After lunch at home with my parents yesterday, we went to the Columbarium to visit Ed. After spending some time cleaning the glass of his niche and peering into the little world I built for him, it was time to bid him farewell for now. On our way out, I went into the main building and ended up meeting the new family service counselor. She’d actually been there for a couple years now, and we had just not met yet. Part of her job is to go around to each of the halls in the Columbarium to do routine checks of each niche to make sure each is in good shape. She asked me what my brother’s name is, and I told her. “Edward?” she repeated, surprised. “Wait, is he in the Hall of Olympians? He’s the one who has the Simpsons family with him?”
I almost lost my breath. I just stared at her and felt chills all over my body. How is it possible that in what is probably thousands of niches throughout this historic building that she could remember Ed’s over all of the others?
When she first began about two years ago, she walked around and browsed the niches, trying to get a feel for the place that she called her new workplace. She said she immediately noticed Ed’s niche. Ed’s niche was the one that touched her the most, and she kept wondering what happened to him and what the stories were behind the Simpsons and the other trinkets that decorated the surrounds of his urn.

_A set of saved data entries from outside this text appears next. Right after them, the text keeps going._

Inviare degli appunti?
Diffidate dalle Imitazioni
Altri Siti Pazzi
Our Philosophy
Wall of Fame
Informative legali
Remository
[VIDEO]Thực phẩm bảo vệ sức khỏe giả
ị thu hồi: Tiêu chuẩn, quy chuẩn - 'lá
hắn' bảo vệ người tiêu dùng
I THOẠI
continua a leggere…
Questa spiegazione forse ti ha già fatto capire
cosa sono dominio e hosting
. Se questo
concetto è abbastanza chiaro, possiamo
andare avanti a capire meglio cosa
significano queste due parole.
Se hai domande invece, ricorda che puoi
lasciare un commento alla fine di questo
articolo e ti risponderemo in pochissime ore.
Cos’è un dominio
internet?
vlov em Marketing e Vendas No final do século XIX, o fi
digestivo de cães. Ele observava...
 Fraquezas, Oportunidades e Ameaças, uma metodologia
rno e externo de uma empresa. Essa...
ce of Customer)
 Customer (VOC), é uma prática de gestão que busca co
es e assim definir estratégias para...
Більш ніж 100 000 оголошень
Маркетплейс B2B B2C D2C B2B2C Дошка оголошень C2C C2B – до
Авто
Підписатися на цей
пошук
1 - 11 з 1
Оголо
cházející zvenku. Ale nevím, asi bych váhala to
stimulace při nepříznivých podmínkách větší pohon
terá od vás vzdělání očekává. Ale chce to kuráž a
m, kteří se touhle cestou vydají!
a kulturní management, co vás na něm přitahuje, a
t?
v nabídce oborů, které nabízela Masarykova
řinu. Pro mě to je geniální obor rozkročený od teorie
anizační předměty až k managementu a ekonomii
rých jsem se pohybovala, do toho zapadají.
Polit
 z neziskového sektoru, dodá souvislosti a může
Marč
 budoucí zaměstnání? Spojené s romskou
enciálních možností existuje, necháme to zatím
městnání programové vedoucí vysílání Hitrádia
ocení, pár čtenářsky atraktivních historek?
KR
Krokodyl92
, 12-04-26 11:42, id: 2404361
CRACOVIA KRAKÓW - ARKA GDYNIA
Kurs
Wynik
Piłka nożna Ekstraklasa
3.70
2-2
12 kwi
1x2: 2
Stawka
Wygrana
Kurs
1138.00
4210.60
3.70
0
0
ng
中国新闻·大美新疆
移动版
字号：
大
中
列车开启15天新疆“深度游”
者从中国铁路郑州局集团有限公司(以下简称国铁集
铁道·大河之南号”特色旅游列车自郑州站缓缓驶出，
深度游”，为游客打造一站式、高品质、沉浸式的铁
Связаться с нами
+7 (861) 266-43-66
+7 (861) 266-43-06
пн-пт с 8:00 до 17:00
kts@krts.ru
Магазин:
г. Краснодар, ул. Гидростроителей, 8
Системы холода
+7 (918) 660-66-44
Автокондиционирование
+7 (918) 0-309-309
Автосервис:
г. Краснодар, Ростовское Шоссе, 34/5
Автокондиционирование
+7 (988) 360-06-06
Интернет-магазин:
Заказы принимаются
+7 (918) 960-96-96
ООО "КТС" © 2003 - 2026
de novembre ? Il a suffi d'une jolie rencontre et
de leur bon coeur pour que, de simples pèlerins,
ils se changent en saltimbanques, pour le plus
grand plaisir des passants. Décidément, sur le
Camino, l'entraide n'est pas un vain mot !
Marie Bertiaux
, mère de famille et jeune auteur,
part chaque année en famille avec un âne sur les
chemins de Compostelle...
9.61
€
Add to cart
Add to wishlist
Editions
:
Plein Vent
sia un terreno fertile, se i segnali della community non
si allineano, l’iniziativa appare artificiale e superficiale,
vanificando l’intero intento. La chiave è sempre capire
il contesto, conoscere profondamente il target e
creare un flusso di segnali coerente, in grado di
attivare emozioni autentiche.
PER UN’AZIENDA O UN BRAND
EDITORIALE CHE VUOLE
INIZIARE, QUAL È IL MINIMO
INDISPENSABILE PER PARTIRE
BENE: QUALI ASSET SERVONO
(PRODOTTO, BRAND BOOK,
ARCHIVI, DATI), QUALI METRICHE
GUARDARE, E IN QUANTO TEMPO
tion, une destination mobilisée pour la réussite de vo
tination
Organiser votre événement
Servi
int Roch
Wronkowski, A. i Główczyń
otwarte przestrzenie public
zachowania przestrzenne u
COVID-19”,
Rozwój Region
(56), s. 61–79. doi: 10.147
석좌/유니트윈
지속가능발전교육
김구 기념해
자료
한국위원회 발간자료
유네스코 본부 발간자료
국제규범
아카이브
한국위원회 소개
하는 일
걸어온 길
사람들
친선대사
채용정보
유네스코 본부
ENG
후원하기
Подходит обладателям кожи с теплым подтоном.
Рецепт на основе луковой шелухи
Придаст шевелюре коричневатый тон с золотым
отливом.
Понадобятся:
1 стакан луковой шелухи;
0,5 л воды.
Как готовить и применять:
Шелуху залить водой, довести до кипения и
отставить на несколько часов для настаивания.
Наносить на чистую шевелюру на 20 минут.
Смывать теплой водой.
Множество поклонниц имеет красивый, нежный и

She said that she felt for me because she also lost a sibling recently, as well. A couple of years ago, she was on a family vacation with her four siblings and parents when suddenly, one of her sisters was found dead in her hotel room by their father. She was just 34. “34?” I said. “Ed was just a month shy of his 34th birthday when he died.” Our eyes just locked. “That is just too strange, too much of a coincidence,” she responded pensively. Her sister also had a decades long struggle with depression. Another sister had attempted suicide. It was all too real for her, too.
She told my dad and me that we did a really good job decorating Ed’s niche. My dad shifted a bit and cracked a little smile. “Well, that was all Yvonne,” my dad said, looking down, still smiling. “Yvonne did everything and organized it all for him.”
“Well, then, you did a really great job,” she said to me. “I don’t think you realize how many people you unknowingly touch and how they can feel your brother through his niche.”
She said she was so happy we met, and that she got to meet the person who decorated that memorable niche. I’m still feeling strange that this meeting occurred, that we have these tragic commonalities, that she was so touched by my brother’s niche that she’d remember it and say it stood out from the others. I wonder if Ed was listening to that conversation.